Back in 1982, there probably *was* an Internet, on which some people,
using PDP-11 computers at major educational institutions in North
America, were sending E-mail to one another.
But that's hardly here or there. More importantly, in 1982, there was a
Celestron, and there was a Sky and Telescope magazine to see their ads
in, and thus some people - if not those stationed in Vietnam - might
have been aware of other portable telescopes besides Questars.
To see if that is possible or not, I did a little Web hunting...
Celestron had introduced the C5, a 5" telescope, in 1971. However, a 5"

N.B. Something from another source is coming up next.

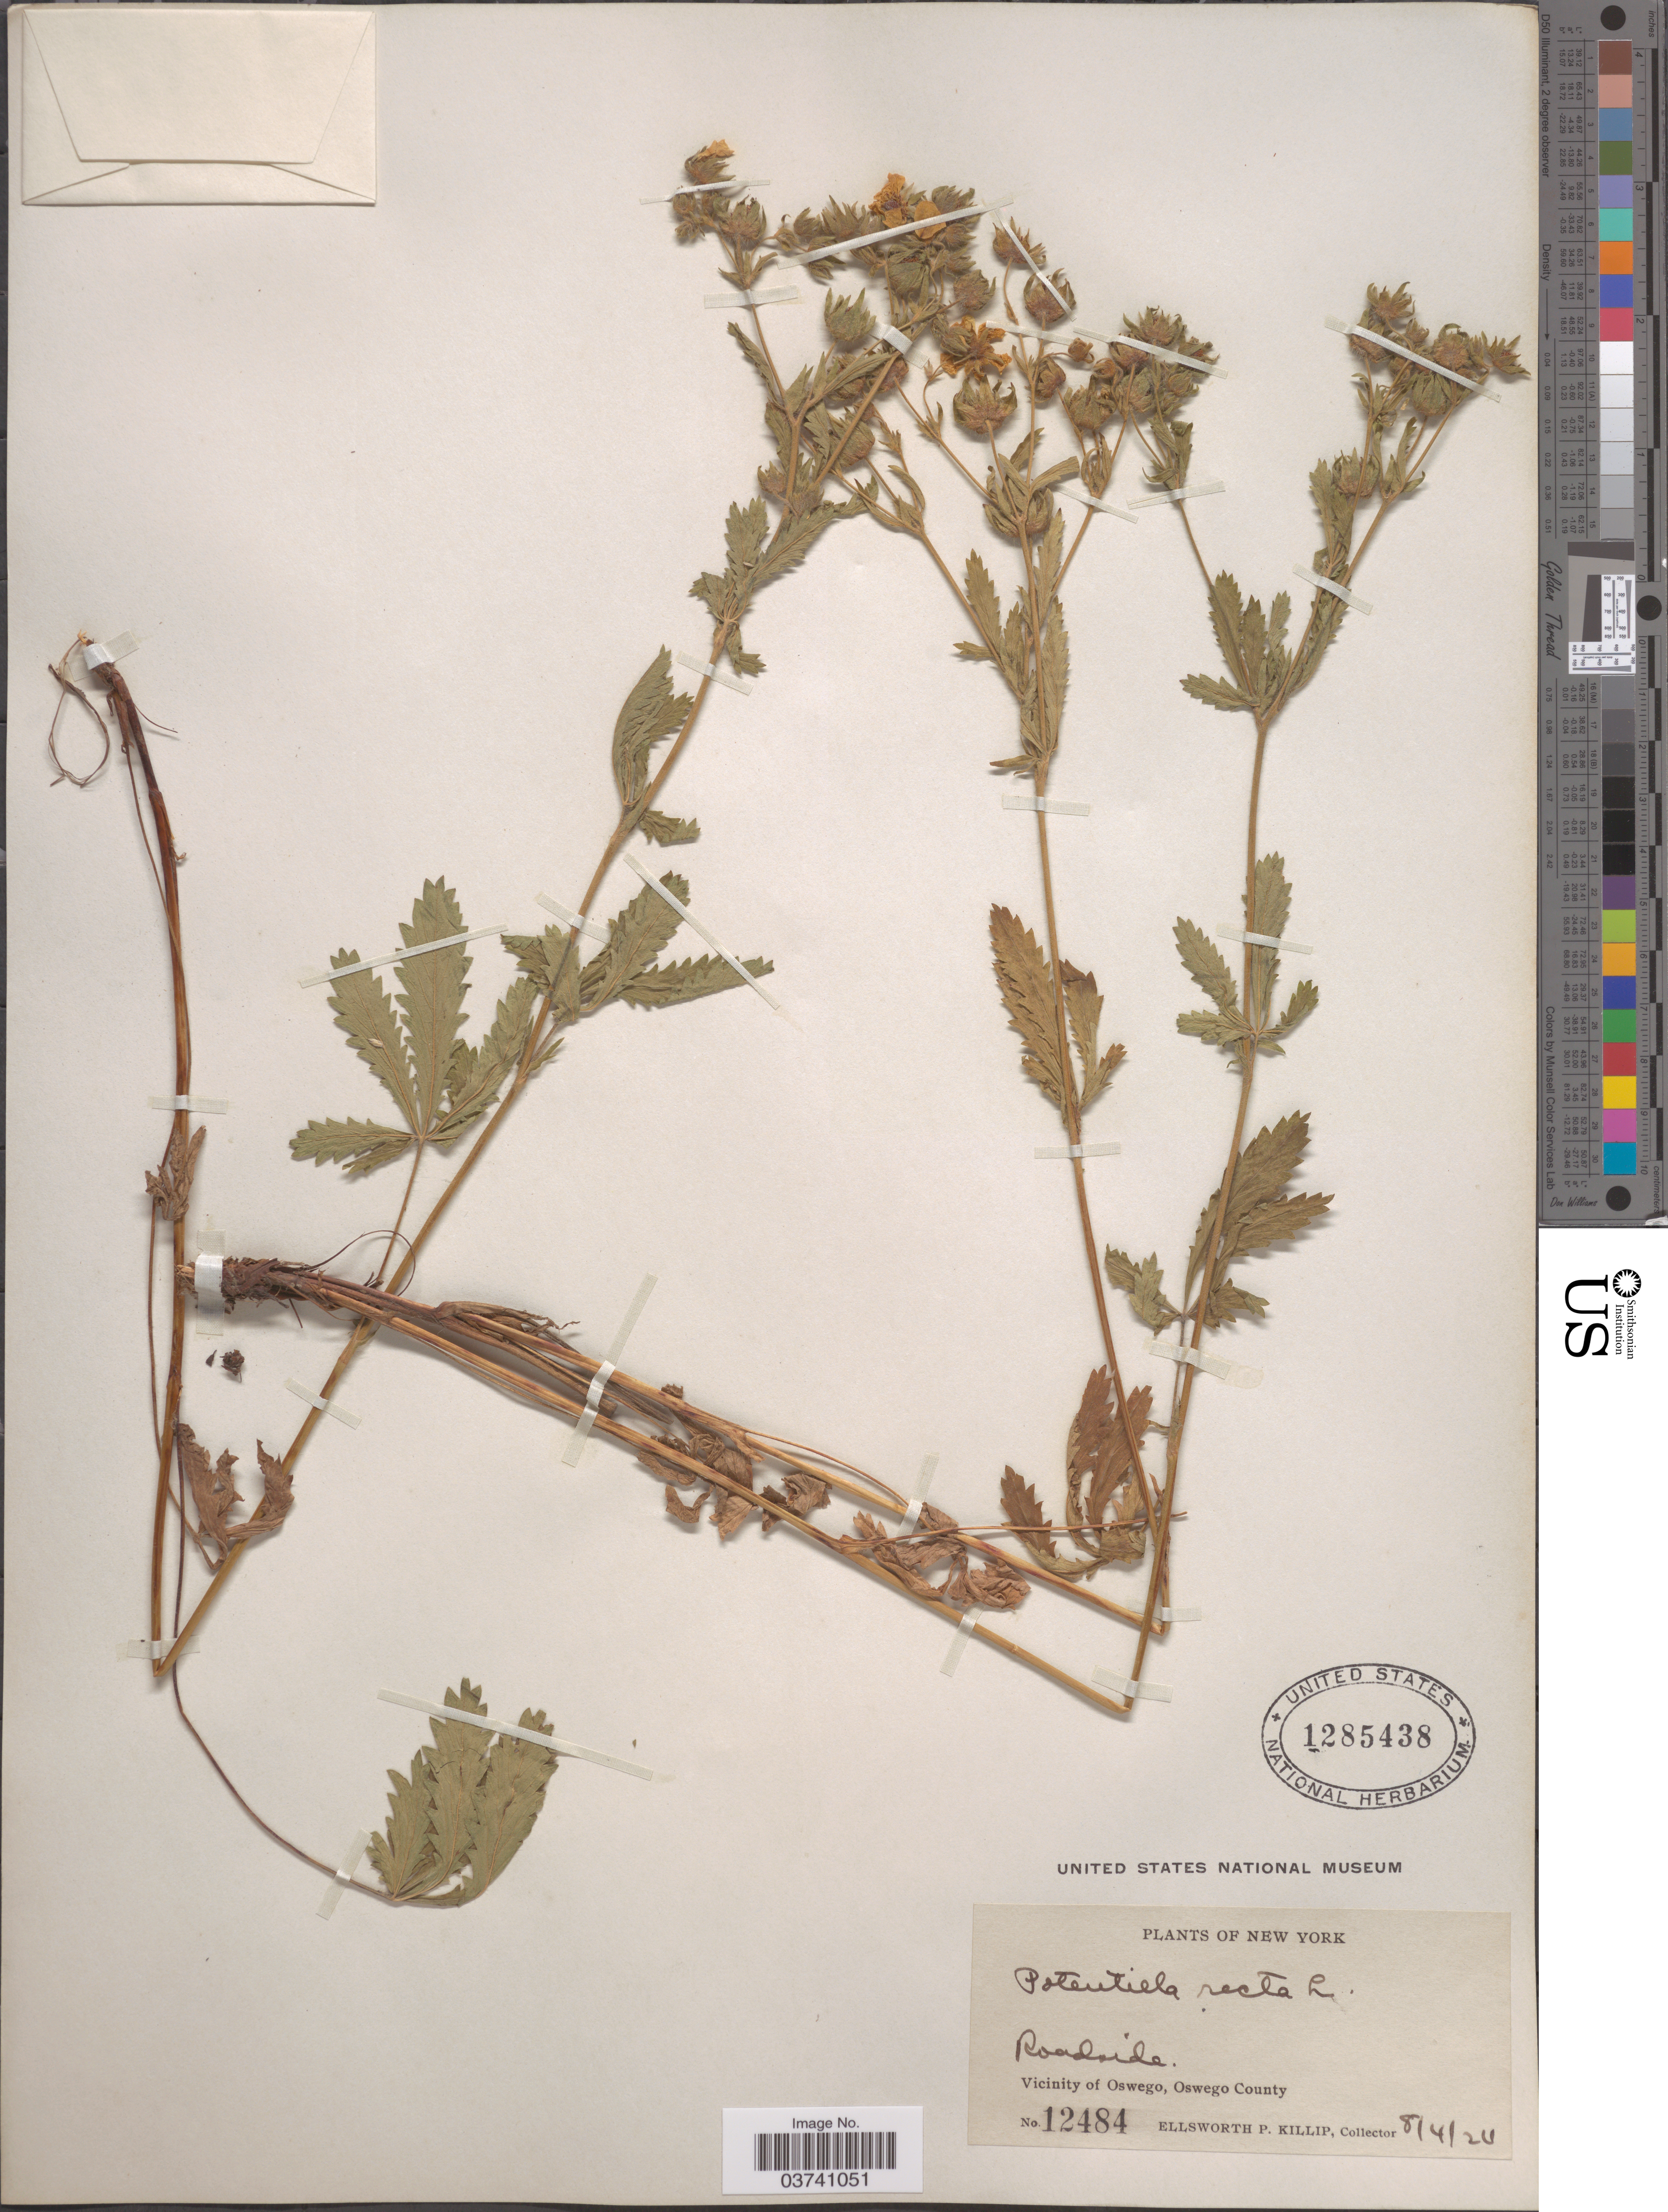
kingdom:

telescope is not as portable as a 3.5" telescope - and, although it was
cheaper than a Questar, it wasn't much cheaper than an 8" Celestron, so
it never got far off the ground.
http://astro.isi.edu//c5plus/history.html
In January 1982, the Criterion 4000 was intrduced just after Bell and
Howell bought Criterion.
http://www.telescopebluebook.com/sct/bandl.htm
http://www.lpl.arizona.edu/~rhill/DYNASCOPE/criterion.html
The Meade 2045 was a 4" Schmidt-Cassegrain telescope that apparently
followed on the heels of the Meade 2080, introduced in 1980, but I
wasn't able to find a date for that one.